Censored: KDN blacks out the Economist
By uppercaise
The heavy black marker ink of KDN (Home Ministry) censorship has appeared again on the pages of foreign news magazines, this time on this week’s issue of the Economist. The weekly newspaper’s July 14 report on the Bersih rally was blacked out in three places.
Tear gas man dies
Police brutality
Stadium swindle
Tung Shin tear gas
Readers were not permitted to read that:
- One man died of a heart attack after tear gas
- The march was banned, but a stadium was offered then withdrawn
- Police were heavy-handed, provoking anger
- An inquiry into police brutality was conceded by the government
- Video showed tear gas and water cannon at Tung Shin maternity hospital
The full article is available intact at the Economist’s web site. (The KDN’s arm doesn’t reach that far.)

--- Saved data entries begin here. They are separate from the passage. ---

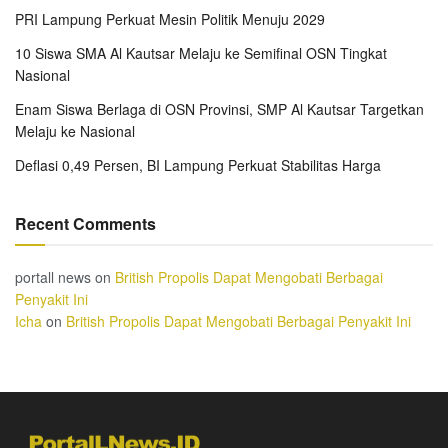
PRI Lampung Perkuat Mesin Politik Menuju 2029
10 Siswa SMA Al Kautsar Melaju ke Semifinal OSN Tingkat
Nasional
Enam Siswa Berlaga di OSN Provinsi, SMP Al Kautsar Targetkan
Melaju ke Nasional
Deflasi 0,49 Persen, BI Lampung Perkuat Stabilitas Harga
Recent Comments
portall news
on
British Propolis Dapat Mengobati Berbagai
Penyakit Ini
Icha
on
British Propolis Dapat Mengobati Berbagai Penyakit Ini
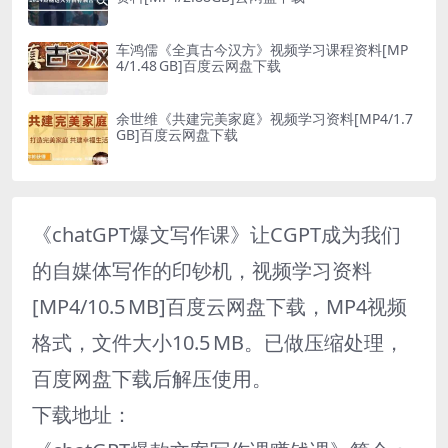
车鸿儒《全真古今汉方》视频学习课程资料[MP
4/1.48 GB]百度云网盘下载
余世维《共建完美家庭》视频学习资料[MP4/1.7
GB]百度云网盘下载
《chatGPT爆文写作课》让CGPT成为我们
的自媒体写作的印钞机，视频学习资料
[MP4/10.5 MB]百度云网盘下载，MP4视频
格式，文件大小10.5 MB。已做压缩处理，
百度网盘下载后解压使用。
下载地址：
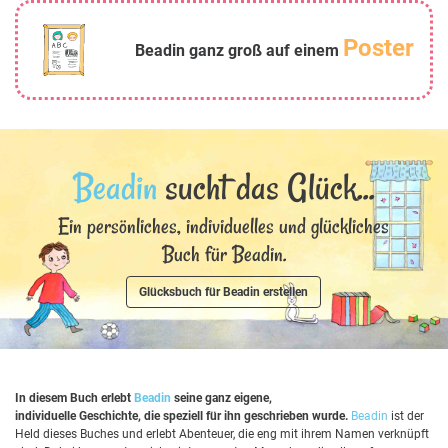
Poster
Beadin ganz groß auf einem
Beadin
sucht das Glück...
Ein persönliches, individuelles und glückliches
Buch für Beadin.
Glücksbuch für Beadin erstellen
In diesem Buch erlebt
Beadin
seine ganz eigene,
individuelle Geschichte, die speziell für ihn geschrieben wurde.
Beadin
ist der
Held dieses Buches und erlebt Abenteuer, die eng mit ihrem Namen verknüpft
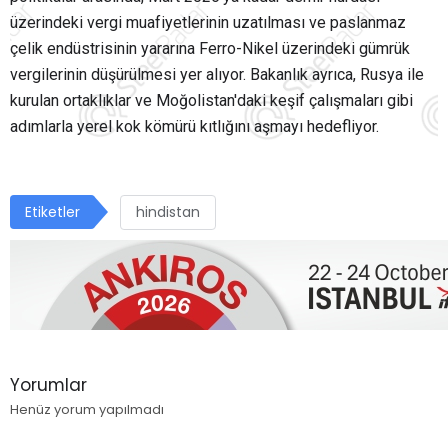
üzerindeki vergi muafiyetlerinin uzatılması ve paslanmaz
çelik endüstrisinin yararına Ferro-Nikel üzerindeki gümrük
vergilerinin düşürülmesi yer alıyor. Bakanlık ayrıca, Rusya ile
kurulan ortaklıklar ve Moğolistan'daki keşif çalışmaları gibi
adımlarla yerel kok kömürü kıtlığını aşmayı hedefliyor.
Etiketler
hindistan
Yorumlar
Henüz yorum yapılmadı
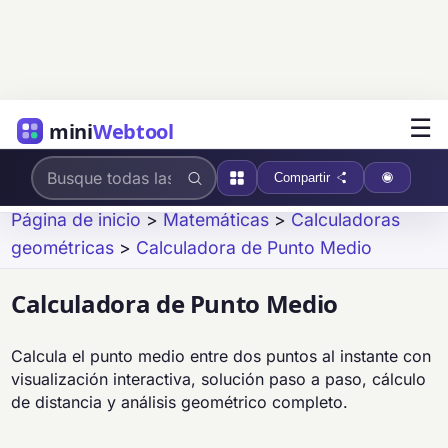
☰
mini
Webtool
Compartir
Página de inicio
>
Matemáticas
>
Calculadoras
geométricas
>
Calculadora de Punto Medio
Calculadora de Punto Medio
Calcula el punto medio entre dos puntos al instante con
visualización interactiva, solución paso a paso, cálculo
de distancia y análisis geométrico completo.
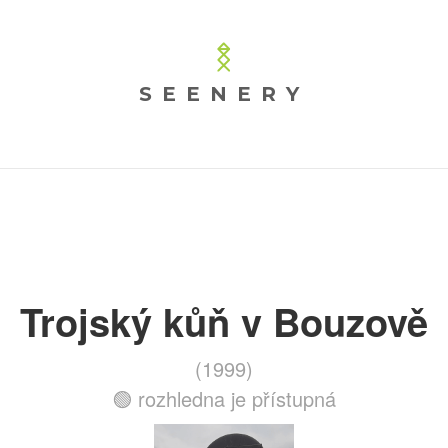
SEENERY
Trojský kůň v Bouzově
(1999)
🟢 rozhledna je přístupná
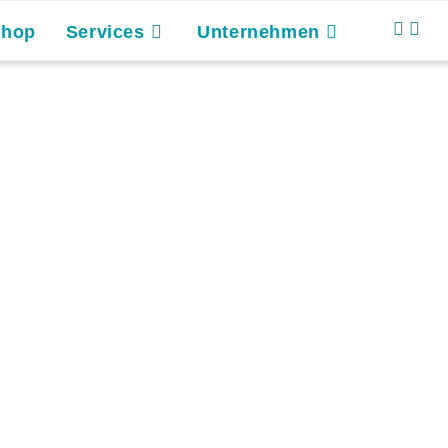
Shop
Services
Unternehmen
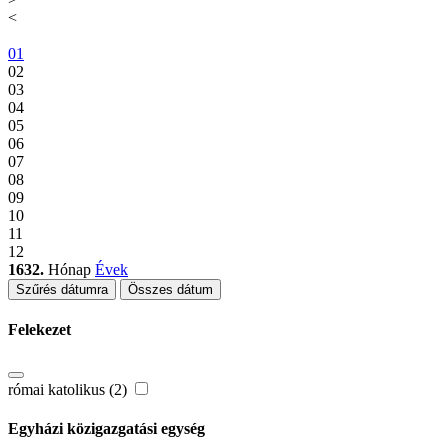
<
01
02
03
04
05
06
07
08
09
10
11
12
1632.
Hónap
Évek
Szűrés dátumra
Összes dátum
Felekezet
római katolikus (2)
Egyházi közigazgatási egység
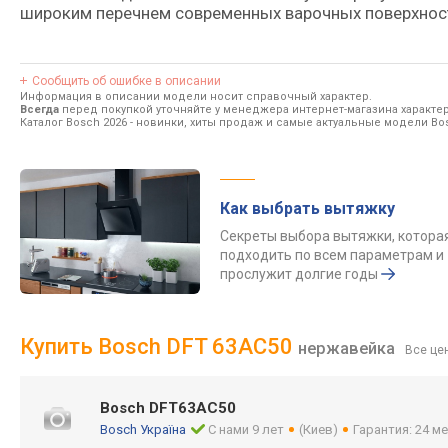
широким перечнем современных варочных поверхност
Сообщить об ошибке в описании
Информация в описании модели носит справочный характер.
Всегда
перед покупкой уточняйте у менеджера интернет-магазина характе
Каталог Bosch 2026
- новинки, хиты продаж и самые актуальные модели Bo
Как выбрать вытяжку
Секреты выбора вытяжки, котора
подходить по всем параметрам и
прослужит долгие годы
Купить Bosch DFT 63AC50
нержавейка
Все це
Bosch DFT63AC50
Bosch Україна
С нами 9 лет
(Киев)
Гарантия: 24 ме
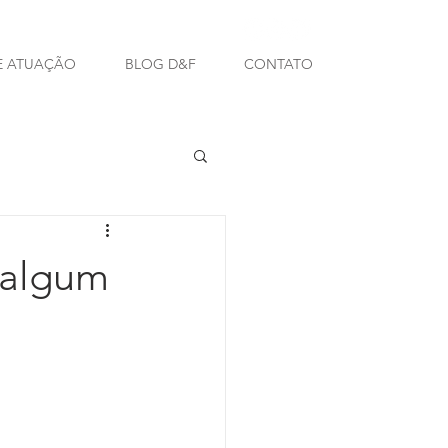
E ATUAÇÃO
BLOG D&F
CONTATO
o algum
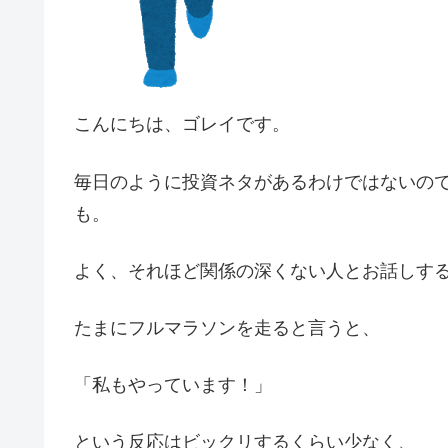
こんにちは、ゴレイです。
毎日のように投資ネタがあるわけではないの
も。
よく、それほど関係の深くない人とお話しす
たまにフルマラソンを走ると言うと、
「私もやっています！」
という反応はビックリするくらい少なく、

KDN’s censorship was of publicly-available facts, backed up by other published accounts and eye-witness reports available online. It is difficult to understand the kind of thinking that will not allow the sophisticated reader of the Economist — which presents itself as the newspaper of people at the top — to read what they already know or have read elsewhere.
But the small minds of policemen and censors are more concerned with looking good than with being good.
The black marker ink of censorship often appeared on foreign magazines such as the Far Eastern Economic Review, Time, Newsweek and Life most frequently during the 1980s and 1990s especially on photographs of scantily-dressed women — broad brush strokes of marker ink was splashed across the breasts, waists or hips. Even reproductions of classical nude paintings were censored this way.